Dataset entries:
+ + + +

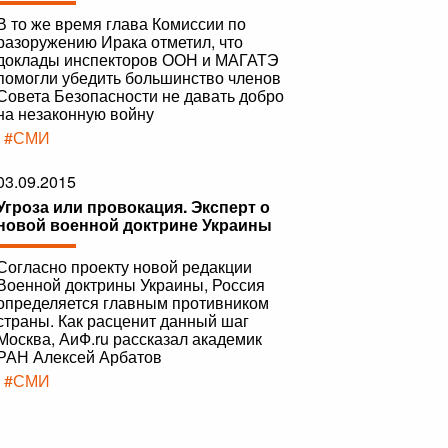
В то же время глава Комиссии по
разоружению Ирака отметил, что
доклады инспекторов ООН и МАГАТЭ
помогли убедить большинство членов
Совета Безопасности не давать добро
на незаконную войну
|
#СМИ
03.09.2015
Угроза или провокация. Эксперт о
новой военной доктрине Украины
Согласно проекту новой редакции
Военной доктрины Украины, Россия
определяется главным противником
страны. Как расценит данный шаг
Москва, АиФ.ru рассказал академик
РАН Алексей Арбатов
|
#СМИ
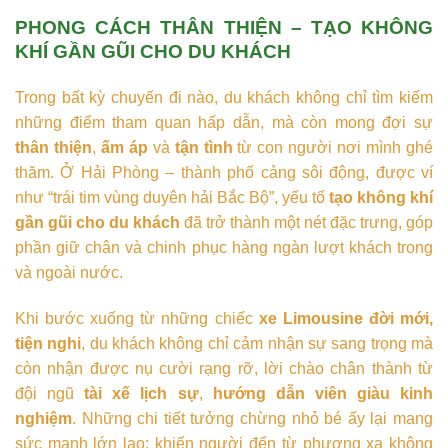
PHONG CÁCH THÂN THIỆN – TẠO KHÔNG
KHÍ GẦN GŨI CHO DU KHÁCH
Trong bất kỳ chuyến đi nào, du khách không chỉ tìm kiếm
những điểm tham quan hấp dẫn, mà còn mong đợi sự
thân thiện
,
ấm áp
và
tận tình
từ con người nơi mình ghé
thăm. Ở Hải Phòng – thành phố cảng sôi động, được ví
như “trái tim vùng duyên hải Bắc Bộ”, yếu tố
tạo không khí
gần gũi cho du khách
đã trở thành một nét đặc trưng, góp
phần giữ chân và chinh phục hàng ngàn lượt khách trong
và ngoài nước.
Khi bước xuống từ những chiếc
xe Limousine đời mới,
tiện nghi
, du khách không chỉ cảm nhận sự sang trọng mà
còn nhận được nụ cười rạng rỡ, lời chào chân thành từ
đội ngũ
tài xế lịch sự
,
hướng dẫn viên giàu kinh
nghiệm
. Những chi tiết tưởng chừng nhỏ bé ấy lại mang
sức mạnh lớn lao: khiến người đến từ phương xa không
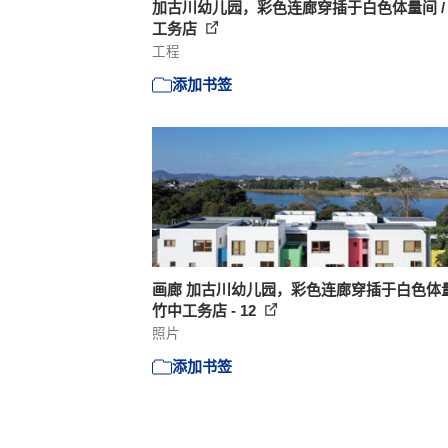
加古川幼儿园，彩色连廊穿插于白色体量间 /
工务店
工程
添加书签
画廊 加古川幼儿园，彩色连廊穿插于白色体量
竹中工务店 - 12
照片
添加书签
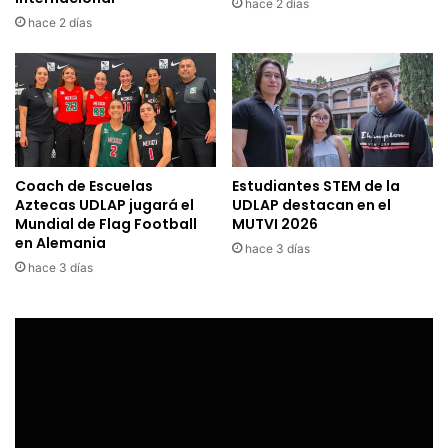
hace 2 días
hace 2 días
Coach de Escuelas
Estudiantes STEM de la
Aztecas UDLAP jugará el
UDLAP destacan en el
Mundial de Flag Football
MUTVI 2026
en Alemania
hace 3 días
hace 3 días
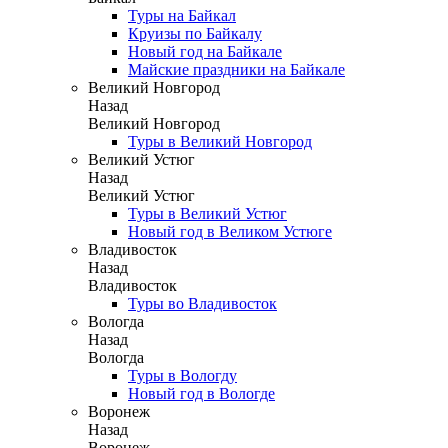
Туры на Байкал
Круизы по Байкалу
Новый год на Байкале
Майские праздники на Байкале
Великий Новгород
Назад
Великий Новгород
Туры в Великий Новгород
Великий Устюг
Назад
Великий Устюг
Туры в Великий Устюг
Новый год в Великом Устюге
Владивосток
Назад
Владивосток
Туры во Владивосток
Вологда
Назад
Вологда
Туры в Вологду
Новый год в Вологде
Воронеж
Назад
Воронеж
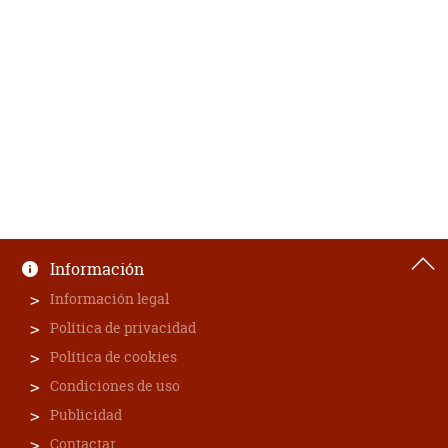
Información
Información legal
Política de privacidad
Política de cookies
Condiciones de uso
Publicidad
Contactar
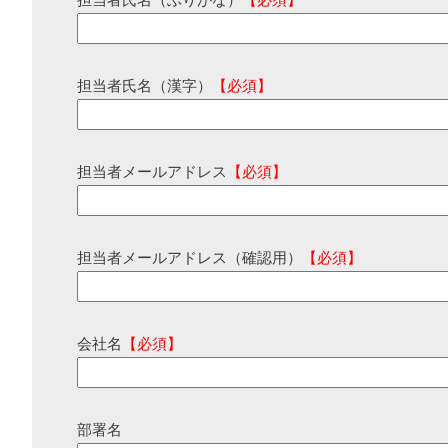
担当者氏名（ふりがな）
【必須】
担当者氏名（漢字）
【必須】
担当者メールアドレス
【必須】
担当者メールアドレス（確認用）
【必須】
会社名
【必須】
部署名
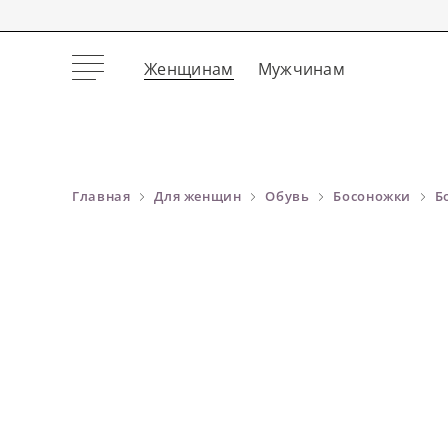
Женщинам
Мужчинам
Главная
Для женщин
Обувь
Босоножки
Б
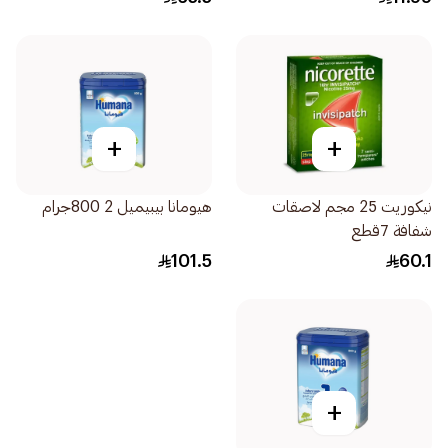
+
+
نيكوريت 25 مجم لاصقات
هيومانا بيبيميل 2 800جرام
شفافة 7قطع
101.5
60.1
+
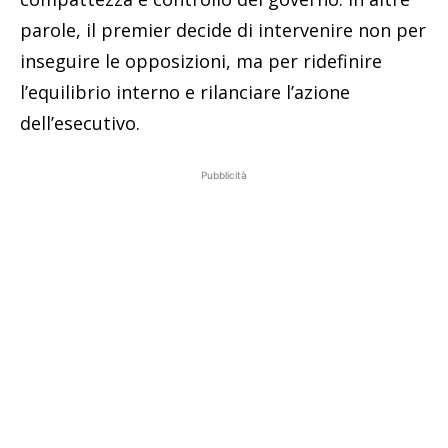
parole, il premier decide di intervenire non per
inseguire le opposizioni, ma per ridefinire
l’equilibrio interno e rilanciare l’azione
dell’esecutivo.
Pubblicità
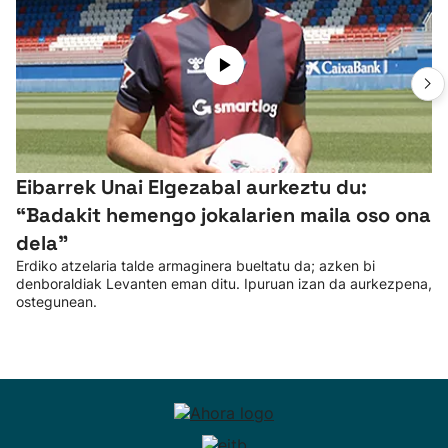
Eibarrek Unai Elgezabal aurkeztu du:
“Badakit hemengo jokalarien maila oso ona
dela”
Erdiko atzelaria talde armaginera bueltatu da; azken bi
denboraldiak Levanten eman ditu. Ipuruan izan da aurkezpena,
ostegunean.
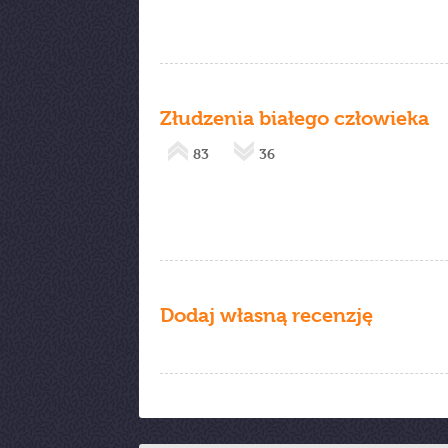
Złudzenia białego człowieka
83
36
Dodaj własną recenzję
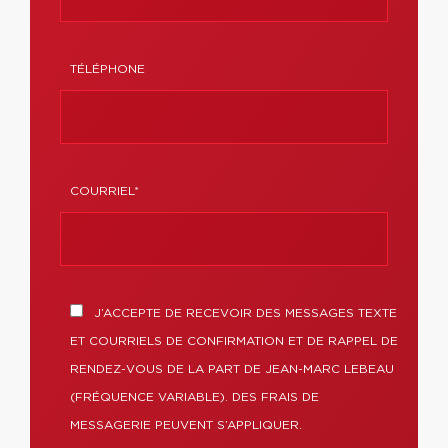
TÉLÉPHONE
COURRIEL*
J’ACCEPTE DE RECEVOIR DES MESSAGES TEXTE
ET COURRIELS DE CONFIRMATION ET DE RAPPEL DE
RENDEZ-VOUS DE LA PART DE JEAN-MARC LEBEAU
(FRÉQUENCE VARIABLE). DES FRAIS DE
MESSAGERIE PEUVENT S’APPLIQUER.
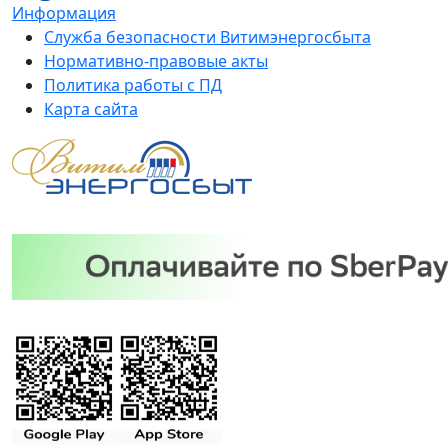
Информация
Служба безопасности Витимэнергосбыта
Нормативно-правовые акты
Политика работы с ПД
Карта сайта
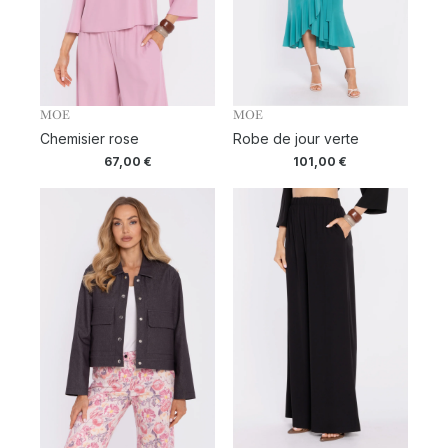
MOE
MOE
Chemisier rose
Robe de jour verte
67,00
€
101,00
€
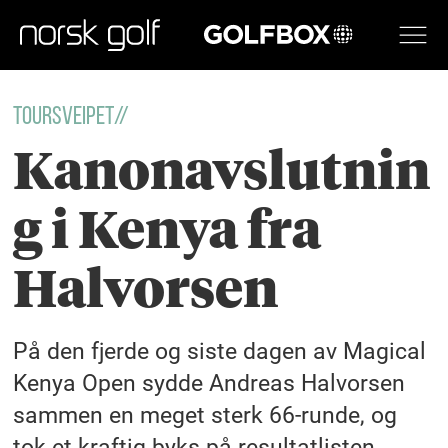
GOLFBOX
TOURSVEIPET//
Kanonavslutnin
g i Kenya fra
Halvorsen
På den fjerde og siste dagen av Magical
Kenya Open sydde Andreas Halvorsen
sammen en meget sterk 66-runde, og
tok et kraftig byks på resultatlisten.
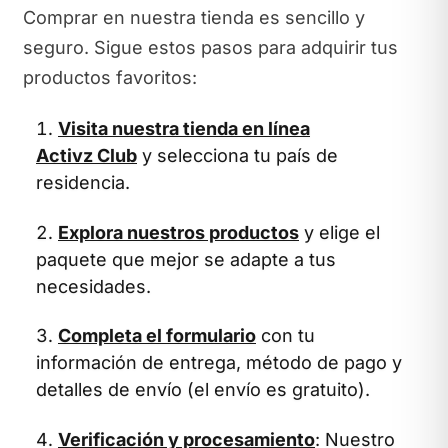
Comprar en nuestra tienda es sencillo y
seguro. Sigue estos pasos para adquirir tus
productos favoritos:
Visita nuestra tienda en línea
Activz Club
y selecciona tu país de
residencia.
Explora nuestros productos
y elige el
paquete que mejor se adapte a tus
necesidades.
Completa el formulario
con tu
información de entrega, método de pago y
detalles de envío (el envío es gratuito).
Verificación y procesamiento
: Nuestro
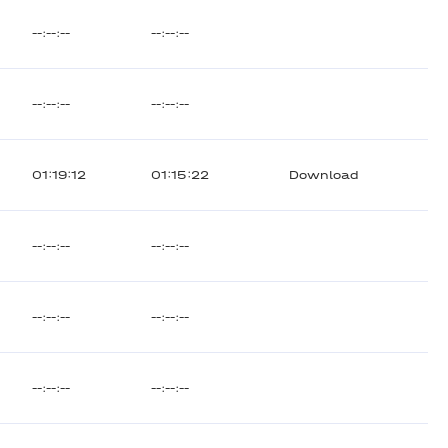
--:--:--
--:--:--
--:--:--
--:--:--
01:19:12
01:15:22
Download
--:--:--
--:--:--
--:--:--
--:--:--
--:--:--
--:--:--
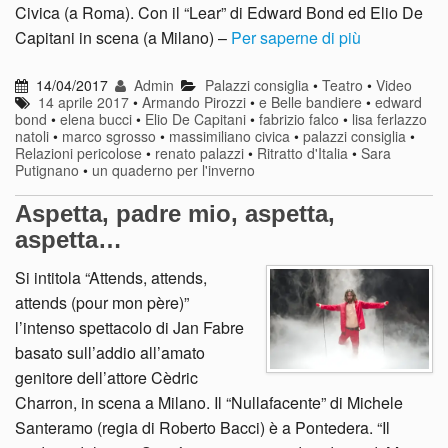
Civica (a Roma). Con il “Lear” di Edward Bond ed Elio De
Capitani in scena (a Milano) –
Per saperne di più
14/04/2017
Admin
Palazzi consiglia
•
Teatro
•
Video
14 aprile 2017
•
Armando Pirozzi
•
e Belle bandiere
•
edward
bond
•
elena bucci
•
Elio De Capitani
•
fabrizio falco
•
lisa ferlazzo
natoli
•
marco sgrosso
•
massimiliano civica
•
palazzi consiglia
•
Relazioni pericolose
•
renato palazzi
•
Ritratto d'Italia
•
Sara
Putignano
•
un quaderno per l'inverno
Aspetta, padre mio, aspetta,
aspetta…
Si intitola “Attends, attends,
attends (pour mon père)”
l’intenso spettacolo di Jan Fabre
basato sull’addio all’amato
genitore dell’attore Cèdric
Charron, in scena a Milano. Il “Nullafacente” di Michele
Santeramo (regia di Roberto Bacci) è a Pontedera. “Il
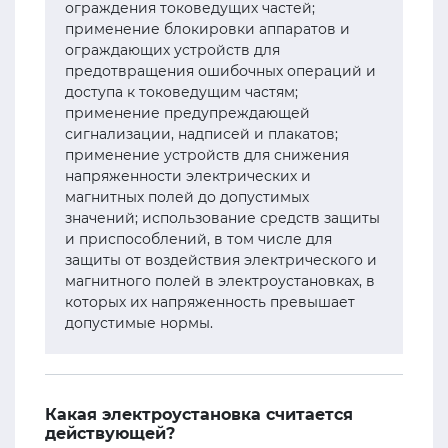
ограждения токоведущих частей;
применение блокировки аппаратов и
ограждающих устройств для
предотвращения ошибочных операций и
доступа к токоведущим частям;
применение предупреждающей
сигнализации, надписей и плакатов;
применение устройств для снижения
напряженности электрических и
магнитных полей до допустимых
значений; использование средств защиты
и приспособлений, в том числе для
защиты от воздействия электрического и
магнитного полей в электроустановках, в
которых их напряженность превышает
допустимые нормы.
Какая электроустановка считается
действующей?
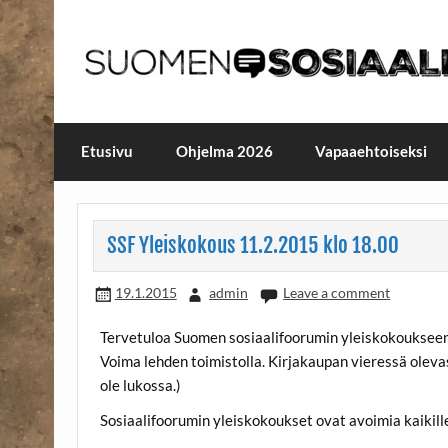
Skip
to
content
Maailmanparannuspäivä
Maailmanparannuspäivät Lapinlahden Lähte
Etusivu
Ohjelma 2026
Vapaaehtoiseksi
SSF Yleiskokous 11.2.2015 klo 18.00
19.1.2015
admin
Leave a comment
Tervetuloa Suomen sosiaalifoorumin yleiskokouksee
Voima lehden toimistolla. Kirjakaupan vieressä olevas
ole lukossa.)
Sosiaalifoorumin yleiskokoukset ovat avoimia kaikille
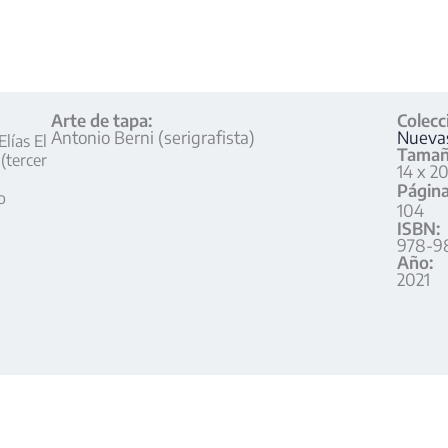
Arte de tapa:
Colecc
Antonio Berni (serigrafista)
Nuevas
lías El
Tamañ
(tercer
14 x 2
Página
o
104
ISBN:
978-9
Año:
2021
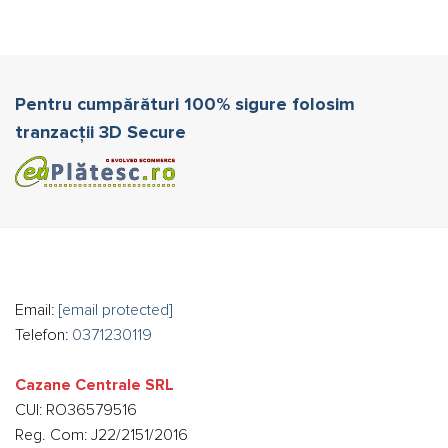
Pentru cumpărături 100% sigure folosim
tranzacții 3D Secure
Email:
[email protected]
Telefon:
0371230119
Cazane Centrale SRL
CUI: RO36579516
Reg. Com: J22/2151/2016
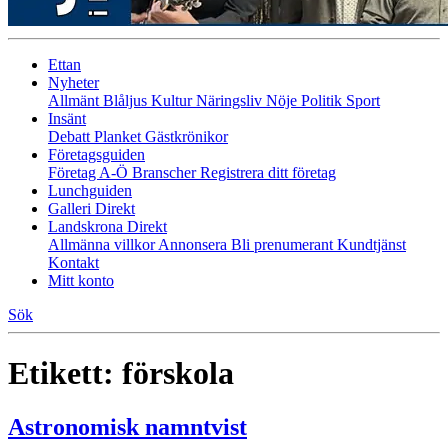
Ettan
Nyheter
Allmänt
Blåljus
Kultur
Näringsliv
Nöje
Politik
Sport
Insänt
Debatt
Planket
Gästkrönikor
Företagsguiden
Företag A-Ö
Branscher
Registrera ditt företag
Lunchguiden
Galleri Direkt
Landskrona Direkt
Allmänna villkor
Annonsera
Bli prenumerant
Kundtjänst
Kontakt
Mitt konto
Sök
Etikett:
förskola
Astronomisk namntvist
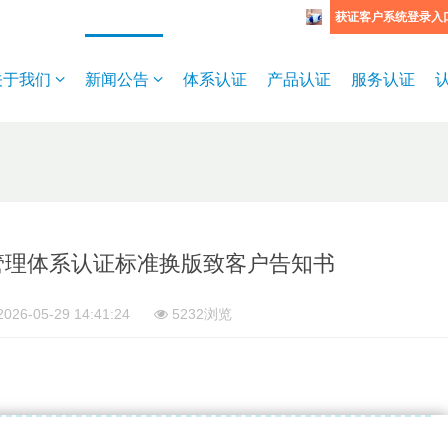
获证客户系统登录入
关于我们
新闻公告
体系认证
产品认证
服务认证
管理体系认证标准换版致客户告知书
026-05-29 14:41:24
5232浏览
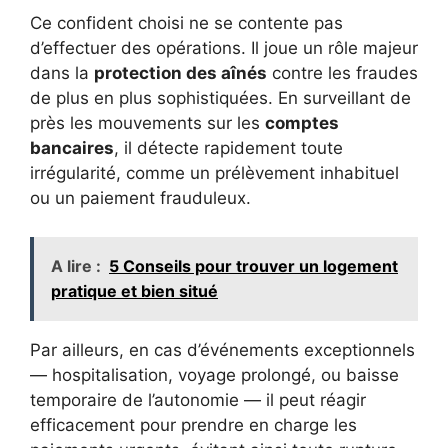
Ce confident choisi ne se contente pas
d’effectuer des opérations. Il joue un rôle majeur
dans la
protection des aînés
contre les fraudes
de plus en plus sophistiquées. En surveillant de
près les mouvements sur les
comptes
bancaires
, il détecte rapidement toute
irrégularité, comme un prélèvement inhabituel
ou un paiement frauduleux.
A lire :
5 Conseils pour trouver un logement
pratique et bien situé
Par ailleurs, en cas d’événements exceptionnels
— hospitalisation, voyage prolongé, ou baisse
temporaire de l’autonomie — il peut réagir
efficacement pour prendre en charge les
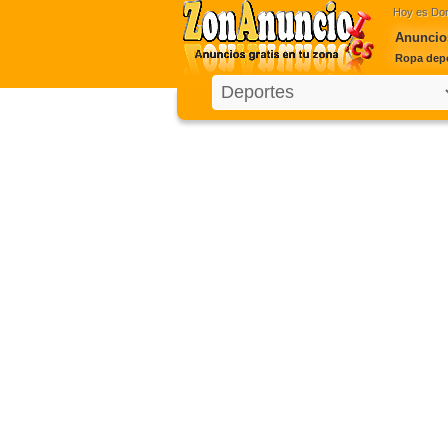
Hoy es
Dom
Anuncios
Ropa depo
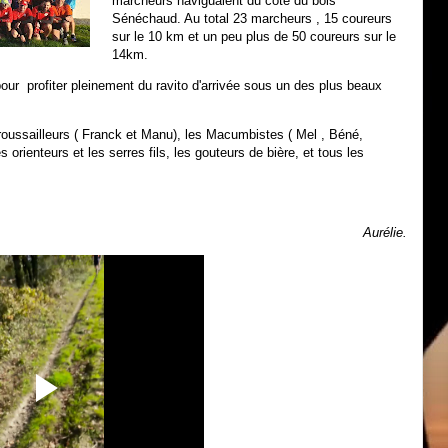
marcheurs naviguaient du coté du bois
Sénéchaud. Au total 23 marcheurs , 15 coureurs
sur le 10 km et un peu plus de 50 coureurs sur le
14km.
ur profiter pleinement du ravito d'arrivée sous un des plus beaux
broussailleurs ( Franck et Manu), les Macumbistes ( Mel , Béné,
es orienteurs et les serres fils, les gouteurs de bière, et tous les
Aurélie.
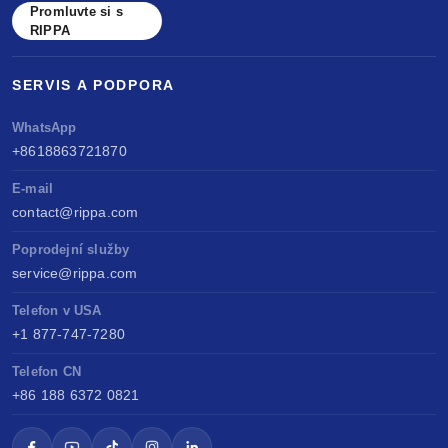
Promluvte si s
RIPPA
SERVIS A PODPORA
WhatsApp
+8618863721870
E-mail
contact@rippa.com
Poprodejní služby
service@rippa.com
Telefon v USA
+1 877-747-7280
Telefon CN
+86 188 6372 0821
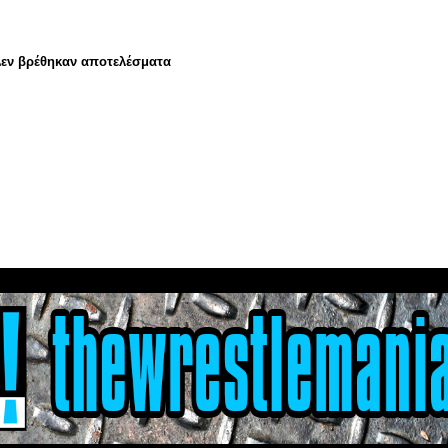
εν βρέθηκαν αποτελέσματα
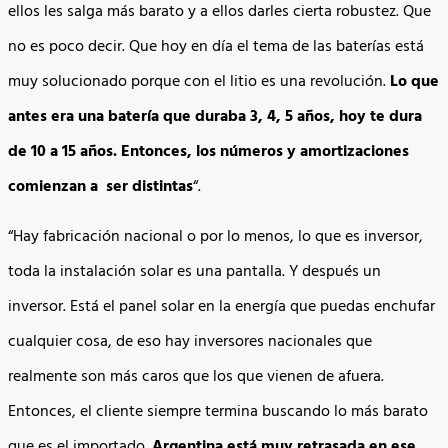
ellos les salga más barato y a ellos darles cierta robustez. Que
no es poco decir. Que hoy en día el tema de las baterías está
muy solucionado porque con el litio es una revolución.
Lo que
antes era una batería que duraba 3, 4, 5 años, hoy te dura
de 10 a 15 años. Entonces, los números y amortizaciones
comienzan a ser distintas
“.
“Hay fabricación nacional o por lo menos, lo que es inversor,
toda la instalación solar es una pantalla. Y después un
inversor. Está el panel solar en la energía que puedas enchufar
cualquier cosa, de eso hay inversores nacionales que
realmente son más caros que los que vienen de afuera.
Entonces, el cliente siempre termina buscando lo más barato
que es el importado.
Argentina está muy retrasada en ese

+ + + +

[Exercise] Pull every line containing the word "полей" out of the entries above.

[Result for this exercise]
магнитных полей до допустимых
магнитного полей в электроустановках, в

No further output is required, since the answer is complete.